Someone in an Arsenal kit was crying openly, voice cracking as he shouted.
"He's done it! He's done it again! He's bloody seventeen! But he is a bloody Gunner"
Traffic outside ground to a halt.
Drivers honked horns in rhythm, while in living rooms across the city, families stood stunned in front of televisions, wide-eyed and wordless.
Even if you were not a fan, it was hard to deny the greatness and weight of the moment.
And then, back to Munich, the commentary found its solemn, awe-struck rhythm again.
"In a final that will live for generations, we have witnessed something transcendent. Barcelona and Arsenal, two titans locked in a story that feels older than time itself. But tonight… tonight belongs to the boy who refused to bow. It is only level here, but we might as well hand over the trophy to this boy.
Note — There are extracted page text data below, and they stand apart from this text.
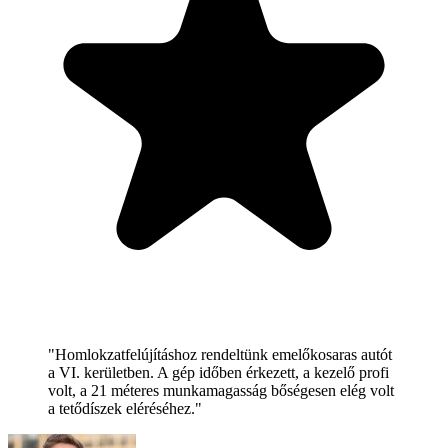
"Homlokzatfelújításhoz rendeltünk emelőkosaras autót
a VI. kerületben. A gép időben érkezett, a kezelő profi
volt, a 21 méteres munkamagasság bőségesen elég volt
a tetődíszek eléréséhez."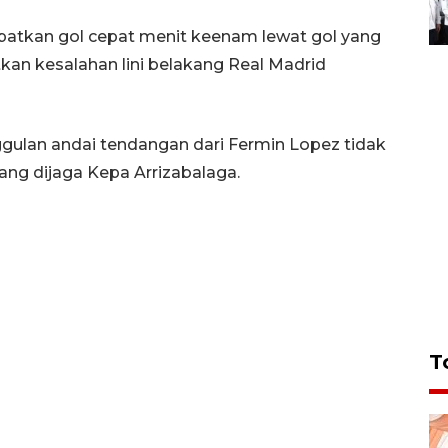
patkan gol cepat menit keenam lewat gol yang
an kesalahan lini belakang Real Madrid
ulan andai tendangan dari Fermin Lopez tidak
ng dijaga Kepa Arrizabalaga.
T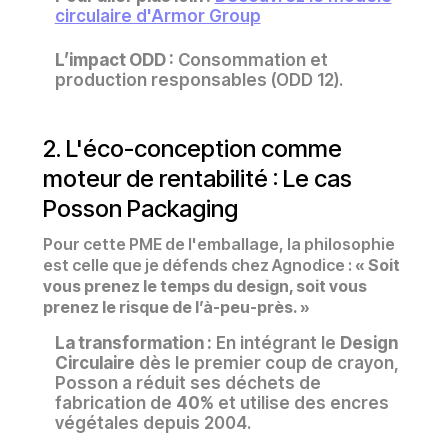
circulaire d'Armor Group
L’impact ODD :
Consommation et
production responsables (ODD 12).
2. L'éco-conception comme
moteur de rentabilité : Le cas
Posson Packaging
Pour cette PME de l'emballage, la philosophie
est celle que je défends chez Agnodice :
« Soit
vous prenez le temps du design, soit vous
prenez le risque de l’à-peu-près. »
La transformation :
En intégrant le
Design
Circulaire
dès le premier coup de crayon,
Posson a réduit ses déchets de
fabrication de
40%
et utilise des encres
végétales depuis 2004.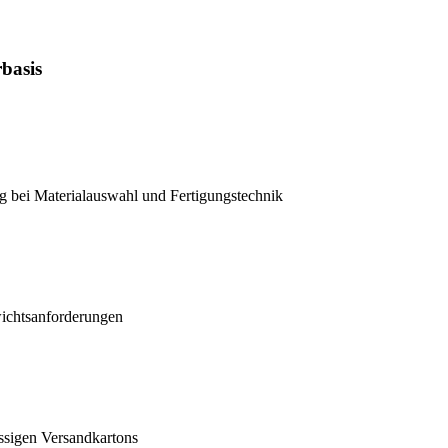
basis
g bei Materialauswahl und Fertigungstechnik
wichtsanforderungen
ssigen Versandkartons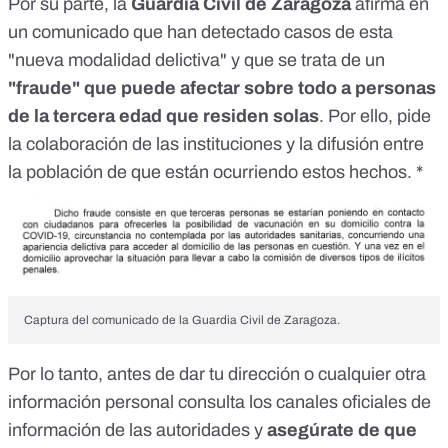
Por su parte, la
Guardia Civil de Zaragoza
afirma en
un comunicado que han detectado casos de esta
"nueva modalidad delictiva" y que se trata de un
"fraude" que puede afectar sobre todo a personas
de la tercera edad que residen solas
. Por ello, pide
la colaboración de las instituciones y la difusión entre
la población de que están ocurriendo estos hechos. *
Captura del comunicado de la Guardia Civil de Zaragoza.
Por lo tanto, antes de dar tu dirección o cualquier otra
información personal consulta los canales oficiales de
información de las autoridades y
asegúrate de que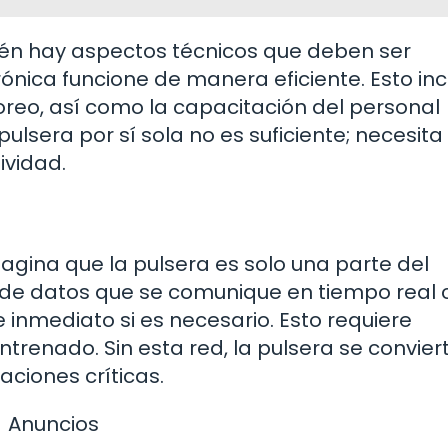
ién hay aspectos técnicos que deben ser
ónica funcione de manera eficiente. Esto inc
oreo, así como la capacitación del personal
ulsera por sí sola no es suficiente; necesita
ividad.
agina que la pulsera es solo una parte del
e datos que se comunique en tiempo real c
inmediato si es necesario. Esto requiere
trenado. Sin esta red, la pulsera se convier
aciones críticas.
Anuncios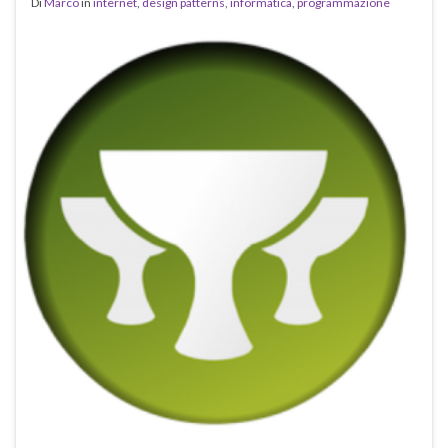
Di
Marco
in
internet
,
design patterns
,
informatica
,
programmazione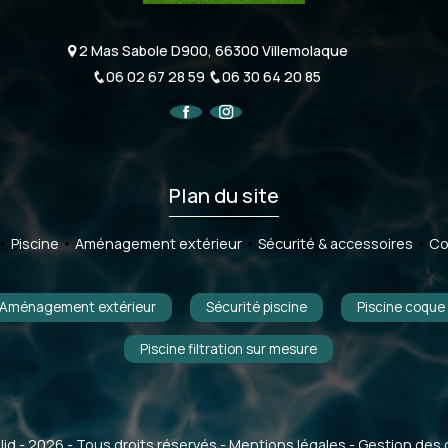
2 Mas Sabole D900, 66300 Villemolaque
06 02 67 28 59
06 30 64 20 85
Plan du site
Piscine
Aménagement extérieur
Sécurité & accessoires
Co
Aménagement extérieur
Sécurité piscine
Piscine coque
Piscine filtration sur mesure
lid
- 2026 - Tous droits réservés -
Mentions légales
-
Gestion des 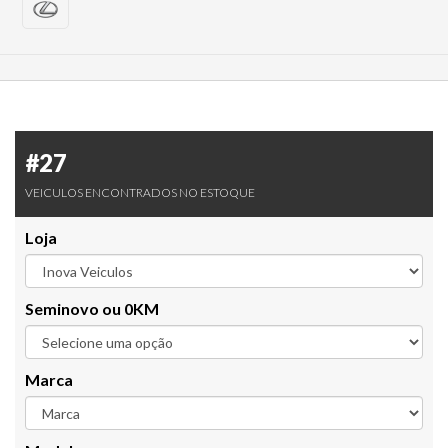
#27
VEICULOS ENCONTRADOS NO ESTOQUE
Loja
Seminovo ou 0KM
Marca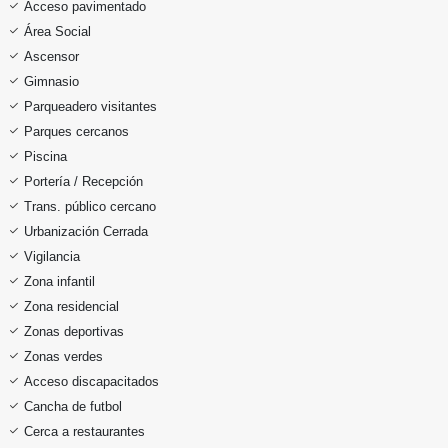
Acceso pavimentado
Área Social
Ascensor
Gimnasio
Parqueadero visitantes
Parques cercanos
Piscina
Portería / Recepción
Trans. público cercano
Urbanización Cerrada
Vigilancia
Zona infantil
Zona residencial
Zonas deportivas
Zonas verdes
Acceso discapacitados
Cancha de futbol
Cerca a restaurantes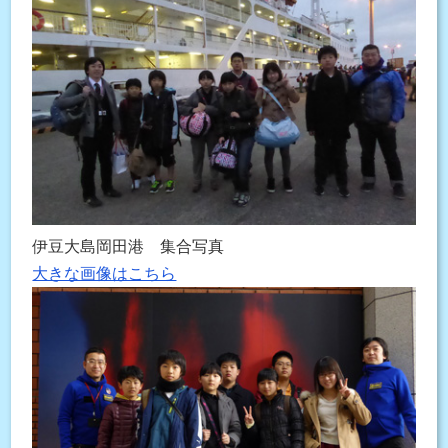
伊豆大島岡田港 集合写真
大きな画像はこちら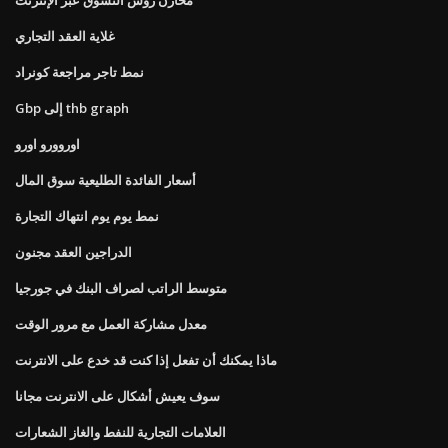
غلاية العقد التجاري
نمط تاجر مراجعة كونراد
Gbp إلى thb graph
اوروورو اورو
أسعار الفائدة الطليعية سوق المال
نمط يوم يوم انتهاك التجارة
الدراجين العقد مجنون
متوسط ​​الراتب لصراف البنك في جورجيا
معدل مشاركة العمل مع مرور الوقت
ماذا يمكنك أن تفعل إذا كنت قد خدع على الانترنت
سوف يعيش أشكال على الانترنت مجانا
العلامات التجارية للنفط والغاز الشعارات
A Hatrick in the Champions League final"
Tyler's voice followed, soft but electric.
"This… is one of the greatest Champions League finals ever played."
The stadium lights shimmered against the sweat on their faces, and even now, minutes from the whistle, it felt as if the air itself had turned electric.
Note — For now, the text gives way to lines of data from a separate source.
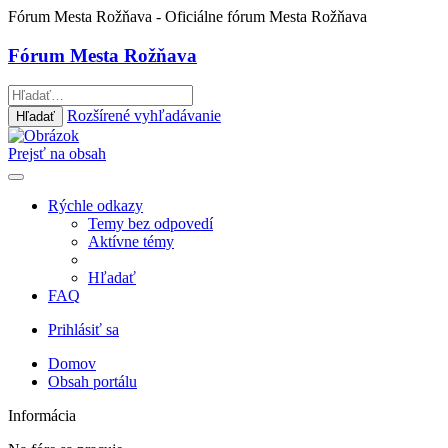
Fórum Mesta Rožňava
- Oficiálne fórum Mesta Rožňava
Fórum Mesta Rožňava
Rozšírené vyhľadávanie
Hľadať
Prejsť na obsah
Rýchle odkazy
Temy bez odpovedí
Aktívne témy
Hľadať
FAQ
Prihlásiť sa
Domov
Obsah portálu
Informácia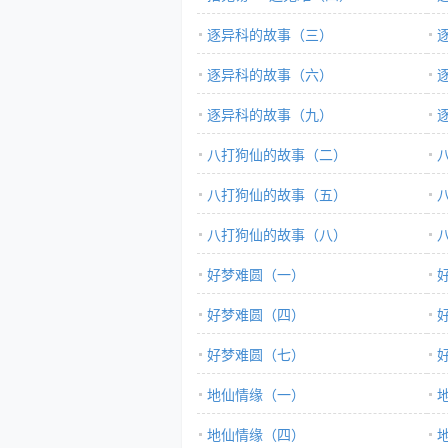
逐异科的故事（三）
逐异科的故事（六）
逐异科的故事（九）
八打狗仙的故事（二）
八打狗仙的故事（五）
八打狗仙的故事（八）
好梦难圆（一）
好梦难圆（四）
好梦难圆（七）
地仙情缘（一）
地仙情缘（四）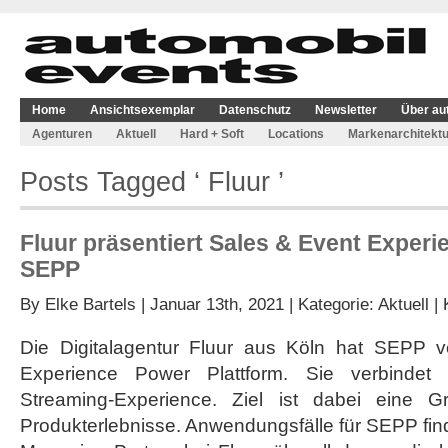
Home
Ansichtsexemplar
Datenschutz
Newsletter
Über au
Agenturen
Aktuell
Hard + Soft
Locations
Markenarchitektu
Posts Tagged ‘ Fluur ’
Fluur präsentiert Sales & Event Experi
SEPP
By
Elke Bartels
| Januar 13th, 2021 | Kategorie:
Aktuell
|
Die Digitalagentur Fluur aus Köln hat SEPP vo
Experience Power Plattform. Sie verbindet 
Streaming-Experience. Ziel ist dabei eine Gr
Produkterlebnisse. Anwendungsfälle für SEPP finden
Barcelona huddled quickly near the centre circle, no time wasted, no glances spared.
As soon as the referee's whistle went, Yamal nudged the ball to Pedri, and Pedri, with a snap of his boot, launched it straight into Arsenal's half.
"Barcelona wasting no time," Tyler murmured. "They're trying to shake Arsenal before the adrenaline of the goal gets to them."
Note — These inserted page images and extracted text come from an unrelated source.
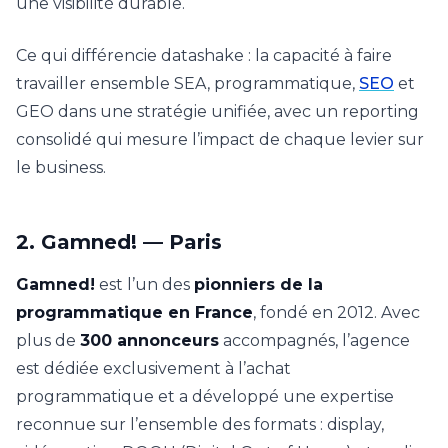
une visibilité durable.
Ce qui différencie datashake : la capacité à faire
travailler ensemble SEA, programmatique,
SEO
et
GEO dans une stratégie unifiée, avec un reporting
consolidé qui mesure l’impact de chaque levier sur
le business.
2. Gamned! — Paris
Gamned!
est l’un des
pionniers de la
programmatique en France
, fondé en 2012. Avec
plus de
300 annonceurs
accompagnés, l’agence
est dédiée exclusivement à l’achat
programmatique et a développé une expertise
reconnue sur l’ensemble des formats : display,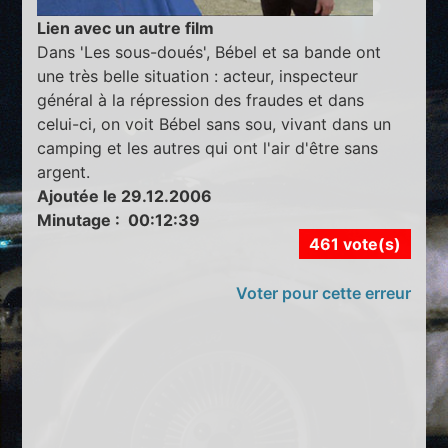
Lien avec un autre film
Dans 'Les sous-doués', Bébel et sa bande ont
une très belle situation : acteur, inspecteur
général à la répression des fraudes et dans
celui-ci, on voit Bébel sans sou, vivant dans un
camping et les autres qui ont l'air d'être sans
argent.
Ajoutée le 29.12.2006
Minutage : 00:12:39
461 vote(s)
Voter pour cette erreur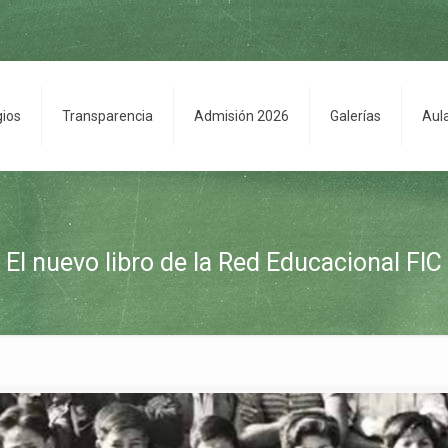
gios
Transparencia
Admisión 2026
Galerías
Aul
El nuevo libro de la Red Educacional FIC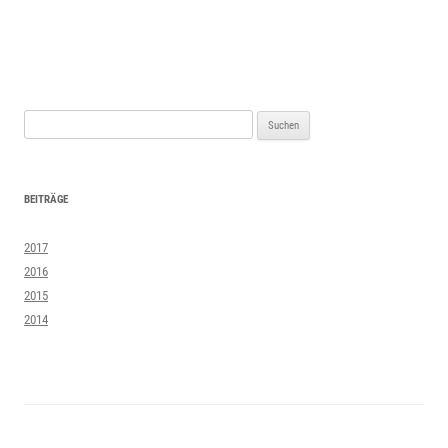
Suchen
nach:
BEITRÄGE
2017
2016
2015
2014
And it worked, for a moment.
White shirts scrambled backwards, tracking runs, shouting over the din.
But then, Izan barked for the ball, voice cutting through the chaos, hand stretched out.
Rice spotted him, who in turn found Saka down the right, and Arsenal began to build again, slow, patient, searching.
"As it stands now," Peter Drury said, his voice steady but tense, "we are headed for extra time. Arsenal have clawed back from the brink, but this is far from over."
Saka, dancing on the touchline, tried to take Balde one-on-one.
The crowd swelled with every step he took, every feint, every twitch of his boot, until Balde timed it perfectly.
A sliding challenge, clean and ruthless, swept the ball away from the Englishman's boots.
"Brilliant from Balde!" Tyler snapped. "Didn't buy a single trick."
Balde was up before Saka could blink, slipping the ball inside to Raphinha as Barcelona looked to spring one final spark.
The Brazilian cutting inside with his familiar swagger, chin up, eyes darting forward, but Izan was there, in a flank he wasn't supposed to be.
He slid in, catching the ball with perfect precision, a whisper of contact sending it spinning toward the touchline.
"Miura again!" Drury breathed. "Where is he getting the Stamina!"
The ball trickled out for a throw as Izan rose, panting, his gaze already fixed back toward his own half, ready to reset the line, the shape, the calm.
But before he could even turn fully, Raphinha moved fast.
He snatched up the ball for the quick throw, launching it long, over the top, into the Arsenal box.
"They've gone early!" Tyler gasped.
Izan spun around sharply, his eyes darting to the flight of the ball as it sailed over the defenders' heads, dropping like a stone near the byline where a flash of blue darted to meet it.